Project Roadmap #4

2017-03-01

In the last post, I reviewed November's Roadmap #3. Even though I'm the only one working on Oil, I'm happy with the progress so far.

But I think the project has reached a point where contributions will accelerate it. To orient contributors, this post describes what I hope to happen in the next month or two.

1. Testing Enhancements

Software projects move faster when they have automated tests. Tests should help contributors write code for Oil, and they'll help me review code.

As mentioned on the Github page, there are three kinds of tests:

Unit tests written in Python.
Spec tests which run against some subset of OSH, bash, dash, mksh, and zsh. The idea is to figure out the specification for OSH by testing what happens in practice. (In practice all shells are highly POSIX-compliant, but we need more detail than that.)
"Wild" tests which test the parser against source code found in the wild. These tests are more of a guideline, because we only test that there are no parse errors, as opposed to making assertions on the LST.

I've published the spec test results as HTML. You can see the results of running the *.test.sh files, details about failures, and annotated source code.

The next task will be to publish the unit tests and wild tests a similar way.

The test coverage is fairly high, and I expect to keep it that way. We want the ability to make aggressive code changes and rely on tests to catch breakages.

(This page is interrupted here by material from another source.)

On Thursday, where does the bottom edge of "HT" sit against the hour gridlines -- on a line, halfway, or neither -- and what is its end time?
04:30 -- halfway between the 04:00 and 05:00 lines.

2. Vertical Slice of the Shell Runtime in C++

It's conceivable that the current shell runtime in Python will work for many applications. The speed of most shell scripts should depend on the speed of the external programs they use, not the speed of the shell itself.

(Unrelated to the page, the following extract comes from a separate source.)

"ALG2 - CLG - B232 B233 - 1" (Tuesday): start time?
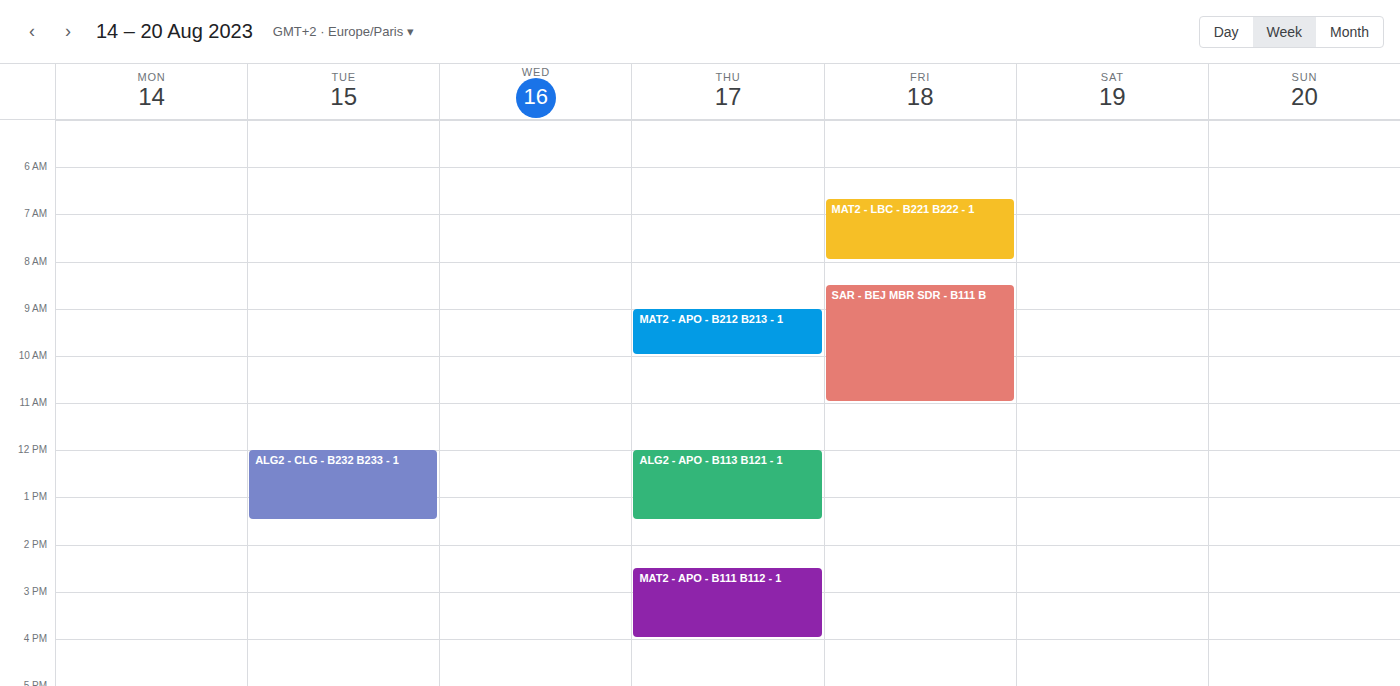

But I want to write the runtime in C++ for a few reasons:

Modern shells are weaker than Python at string manipulation, frequently requiring external programs like sed and tr. I want Oil to be at least as good as Python in this respect, and that will require a fast interpreter.
I want Oil to subsume the functionality of Awk. Awk has floating point numbers and hash tables, which are best implemented in a native language.
A shell shouldn't depend on Python or any other interpreter. For example, Python isn't installed on Android, but it has a shell (mksh).

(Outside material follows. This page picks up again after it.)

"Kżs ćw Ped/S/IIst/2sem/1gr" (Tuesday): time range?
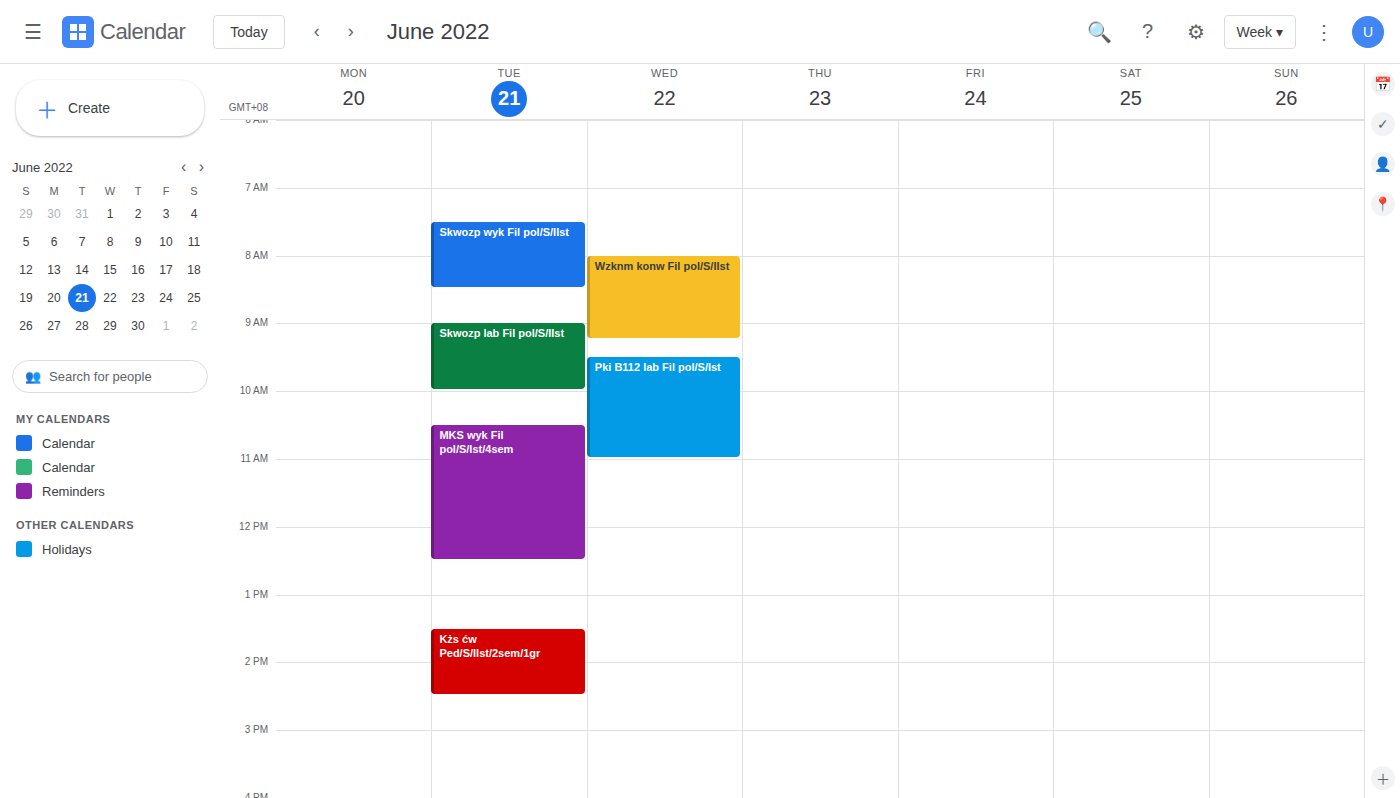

So I'll be working on a vertical slice of the C++ software architecture. The first step is to run something like this:

$ test -d / && echo 'hello world'
hello world

This will require the following:

Write a slice of the OSH-to-OVM compiler, probably in Python. OVM is a shared runtime for OSH and Oil: both osh.asdl and oil.asdl will compile to a simpler language specified in ovm.asdl.
Serialize OVM trees in OHeap format. This code is already written as part of ASDL.
Generate C++ classes for for the OVM AST nodes. They will use enum values in core/id_kind.py, mentioned in The Backbone of the Interpreter. Both of these code generators are already written.
Write a tree-walking interpreter. I'll adapt the C++ code mentioned in the very first blog post. I had the skeleton of a shell, but abandoned it because iterating in C++ is onerous.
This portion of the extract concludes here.